Robustness Testing Tools
You can use several popular testing tools available on the market for robustness testing. They are as follows:
- Fuzz Testing tools: Tools like American Fuzzy Lop, AFL, Peach, and SPIKE, automate the process of providing random input to the system and identifying which input caused errors.
- Selenium: It is an automated testing framework for web applications. It simulates user input and behavior to check the system’s ability to handle unexpected events and errors.
- Spock: It is a Groovy-based testing framework to test Java applications. Its syntax is very structured and concise, helping developers test with convenience and ease.
- JMeter: It is another open-source performance testing tool that validates the behavior of web applications under extreme loads.

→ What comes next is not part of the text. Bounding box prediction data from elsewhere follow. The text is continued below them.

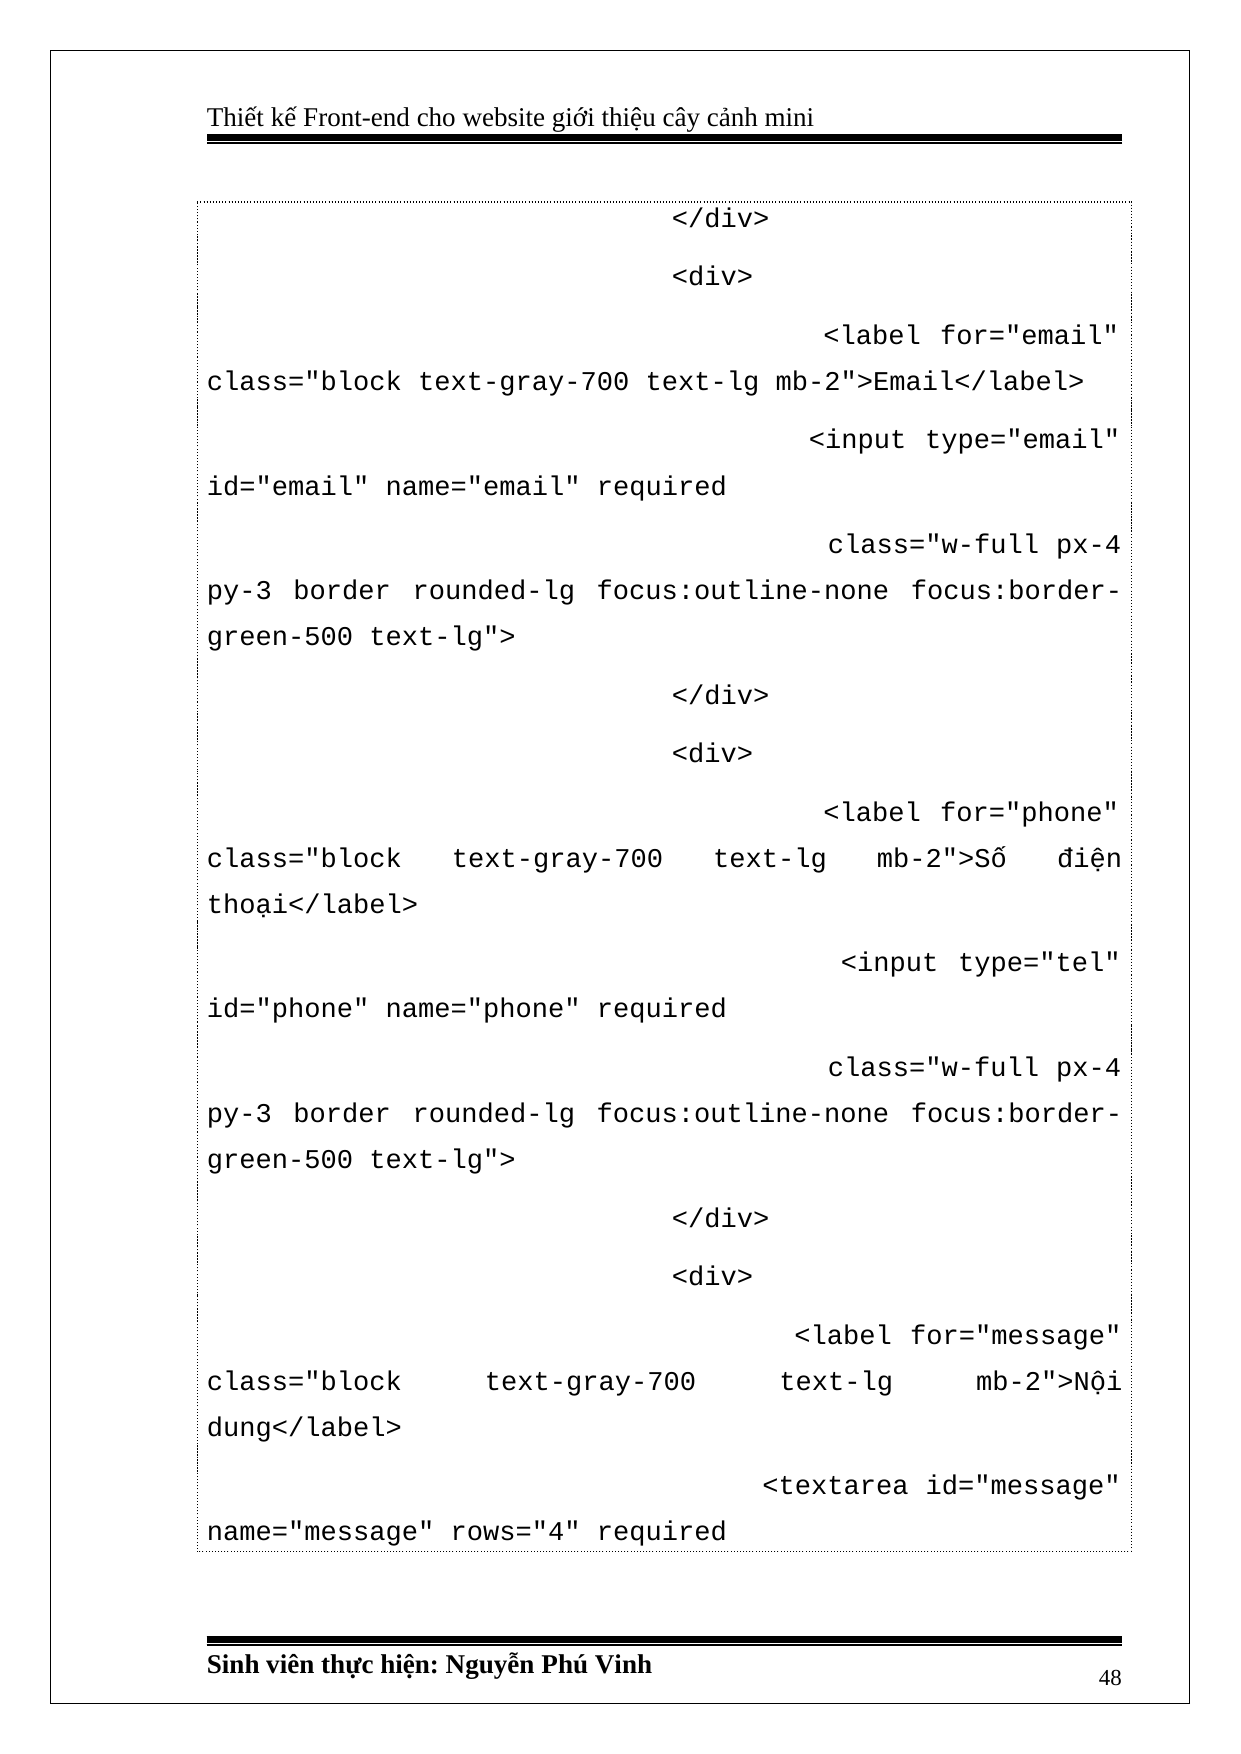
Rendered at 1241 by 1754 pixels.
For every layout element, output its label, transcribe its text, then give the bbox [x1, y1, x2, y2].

text <label for="email" class="block text-gray-700 text-lg mb-2">Email</label> [197, 318, 1132, 398]
text <input type="email" id="email" name="email" required [197, 423, 1132, 503]
text </div> [197, 678, 1132, 712]
text <textarea id="message" name="message" rows="4" required [197, 1469, 1132, 1552]
text </div> [197, 201, 1132, 235]
text <div> [197, 1260, 1132, 1294]
text class="w-full px-4 py-3 border rounded-lg focus:outline-none focus:border-green-500 text-lg"> [197, 1051, 1132, 1177]
text <label for="phone" class="block text-gray-700 text-lg mb-2">Số điện thoại</label> [197, 795, 1132, 921]
text <label for="message" class="block text-gray-700 text-lg mb-2">Nội dung</label> [197, 1318, 1132, 1444]
text <div> [197, 260, 1132, 294]
text </div> [197, 1201, 1132, 1235]
text <div> [197, 737, 1132, 771]
text class="w-full px-4 py-3 border rounded-lg focus:outline-none focus:border-green-500 text-lg"> [197, 528, 1132, 654]
text <input type="tel" id="phone" name="phone" required [197, 946, 1132, 1026]
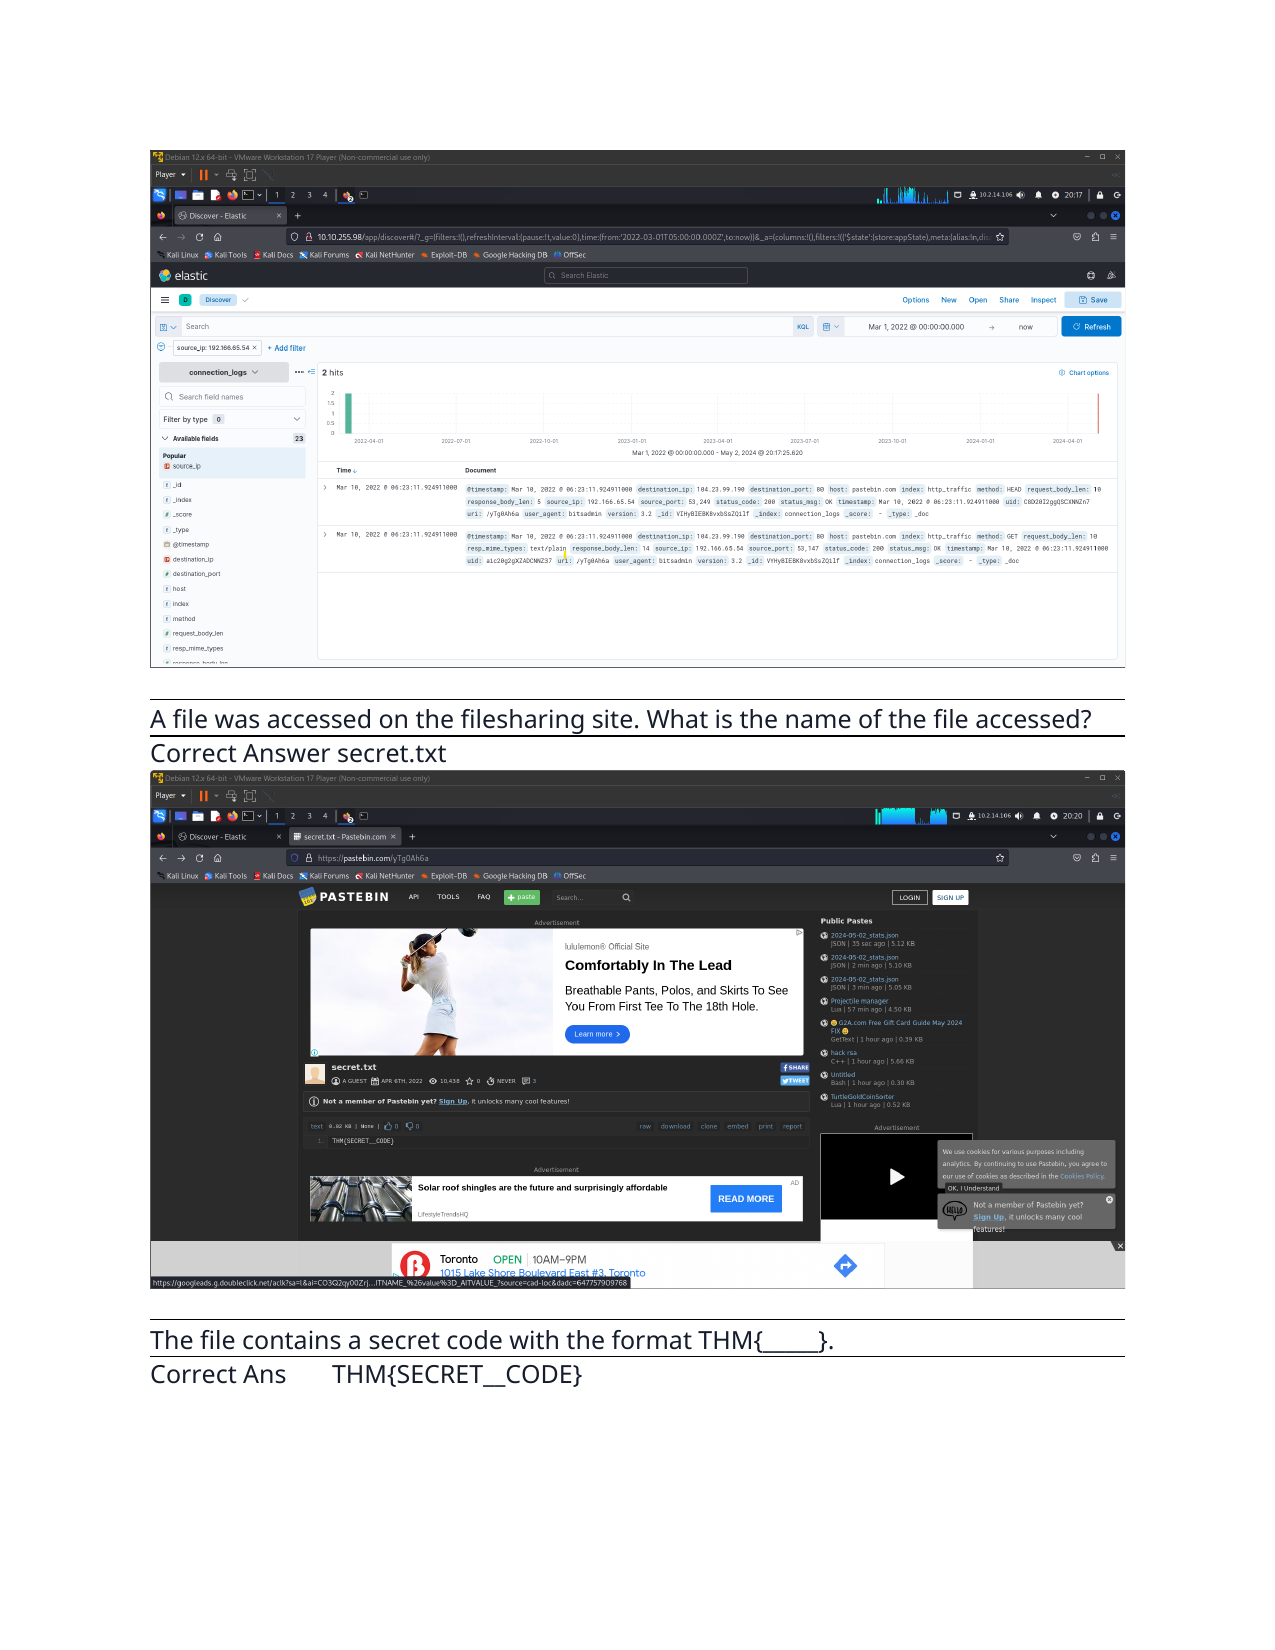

It simulates a large number of users and requests to validate an application’s ability to handle high traffic.
- LoadRunner: It is another performance testing tool to check the behavior of web applications under high load.
Advantages and Disadvantages of Robustness Testing
Let us now shed light on the advantages and disadvantages of robustness testing.
- Improved Software Quality: When you put your software through robustness testing, it improves its reliability, durability, and ability to handle unexpected conditions and invalid inputs. It uncovers all potential errors that could lead to system crashes or failure.
- Reduced Development Costs: This testing type identifies errors leading to system crashes and failure. If they are left unnoticed, you leave your software at great risk. Robustness testing eliminates the need to spend too much on software crashes or failures by identifying errors early before production.
- Uncovers Potential Security Vulnerabilities: By identifying security vulnerabilities, this testing type prevents potential online attacks and data breaches.
- Enhanced Customer Satisfaction: When the software works according to users’ expectations without any errors, they are more satisfied and likely to use it.
- Improved Competitiveness: You can gain a competitive edge by delivering high-quality, robust software products.
- May Not Uncover All Issues: There is no testing type that can uncover all issues, and robustness testing is no exception for that. It can uncover potential issues and security vulnerabilities but cannot discover all.
- Time-Consuming: If the software is complex and has multiple features, it takes a long time to test all features with multiple inputs.
- Requires Specialized Skills: Performing robustness testing requires a profound knowledge of software testing and the software product under testing.
- Expensive: The use of specialized tools or equipment can make this testing type more expensive.
This was all about robustness testing. It is a type of software testing that validates a software product’s behavior, reliability, and consistency with invalid inputs and unexpected events or conditions. It is very critical to the software development life cycle, as it uncovers potential errors that could result in the software crash or failure. In addition, it discovers potential security vulnerabilities that intruders or hackers would exploit.
We hope this article has provided you with an in-depth understanding of robustness testing.